▸ Task statement
Show each line of the records below that contains the string "锦衣卫纪纲", reproducing every such line in full.
****************
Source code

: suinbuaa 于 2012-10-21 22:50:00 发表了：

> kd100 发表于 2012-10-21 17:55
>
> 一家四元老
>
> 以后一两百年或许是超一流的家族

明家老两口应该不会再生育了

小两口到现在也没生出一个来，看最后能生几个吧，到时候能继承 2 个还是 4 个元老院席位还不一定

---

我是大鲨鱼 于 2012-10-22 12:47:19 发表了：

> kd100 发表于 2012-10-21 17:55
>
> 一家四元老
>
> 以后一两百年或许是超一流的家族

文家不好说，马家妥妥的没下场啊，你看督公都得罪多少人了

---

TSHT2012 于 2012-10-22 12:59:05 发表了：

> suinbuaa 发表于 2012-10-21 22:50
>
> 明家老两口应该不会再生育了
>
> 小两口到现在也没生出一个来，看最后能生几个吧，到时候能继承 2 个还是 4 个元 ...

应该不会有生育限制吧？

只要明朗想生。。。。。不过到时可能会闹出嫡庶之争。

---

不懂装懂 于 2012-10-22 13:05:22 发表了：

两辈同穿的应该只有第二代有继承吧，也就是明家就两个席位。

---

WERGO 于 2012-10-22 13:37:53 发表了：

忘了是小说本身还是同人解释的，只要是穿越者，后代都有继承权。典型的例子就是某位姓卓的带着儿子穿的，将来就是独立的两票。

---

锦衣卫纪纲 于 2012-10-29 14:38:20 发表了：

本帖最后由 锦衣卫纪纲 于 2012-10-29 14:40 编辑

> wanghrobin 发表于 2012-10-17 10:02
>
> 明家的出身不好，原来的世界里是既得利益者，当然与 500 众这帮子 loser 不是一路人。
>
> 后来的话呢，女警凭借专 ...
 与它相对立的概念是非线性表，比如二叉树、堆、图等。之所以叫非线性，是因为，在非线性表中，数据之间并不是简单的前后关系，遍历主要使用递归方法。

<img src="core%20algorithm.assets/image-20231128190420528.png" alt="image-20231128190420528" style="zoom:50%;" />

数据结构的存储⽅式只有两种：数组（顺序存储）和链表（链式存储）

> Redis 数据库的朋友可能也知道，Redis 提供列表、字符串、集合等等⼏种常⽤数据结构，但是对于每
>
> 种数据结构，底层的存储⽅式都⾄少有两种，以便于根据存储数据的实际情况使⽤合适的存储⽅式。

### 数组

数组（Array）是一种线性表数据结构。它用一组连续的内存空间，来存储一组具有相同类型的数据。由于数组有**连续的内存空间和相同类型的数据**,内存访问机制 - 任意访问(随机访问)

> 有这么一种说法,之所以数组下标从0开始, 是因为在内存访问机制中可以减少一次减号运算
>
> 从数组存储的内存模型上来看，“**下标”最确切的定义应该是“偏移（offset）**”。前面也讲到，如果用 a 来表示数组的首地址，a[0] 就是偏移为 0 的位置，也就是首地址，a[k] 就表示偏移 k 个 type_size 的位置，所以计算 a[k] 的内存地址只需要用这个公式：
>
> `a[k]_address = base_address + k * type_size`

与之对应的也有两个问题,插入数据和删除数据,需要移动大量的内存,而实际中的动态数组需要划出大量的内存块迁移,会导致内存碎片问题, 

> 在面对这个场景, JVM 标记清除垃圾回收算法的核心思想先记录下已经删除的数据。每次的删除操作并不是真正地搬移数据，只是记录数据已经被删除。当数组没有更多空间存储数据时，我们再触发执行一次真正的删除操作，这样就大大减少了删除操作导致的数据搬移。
****************
▸ Solution for this task
锦衣卫纪纲 于 2012-10-29 14:38:20 发表了：
本帖最后由 锦衣卫纪纲 于 2012-10-29 14:40 编辑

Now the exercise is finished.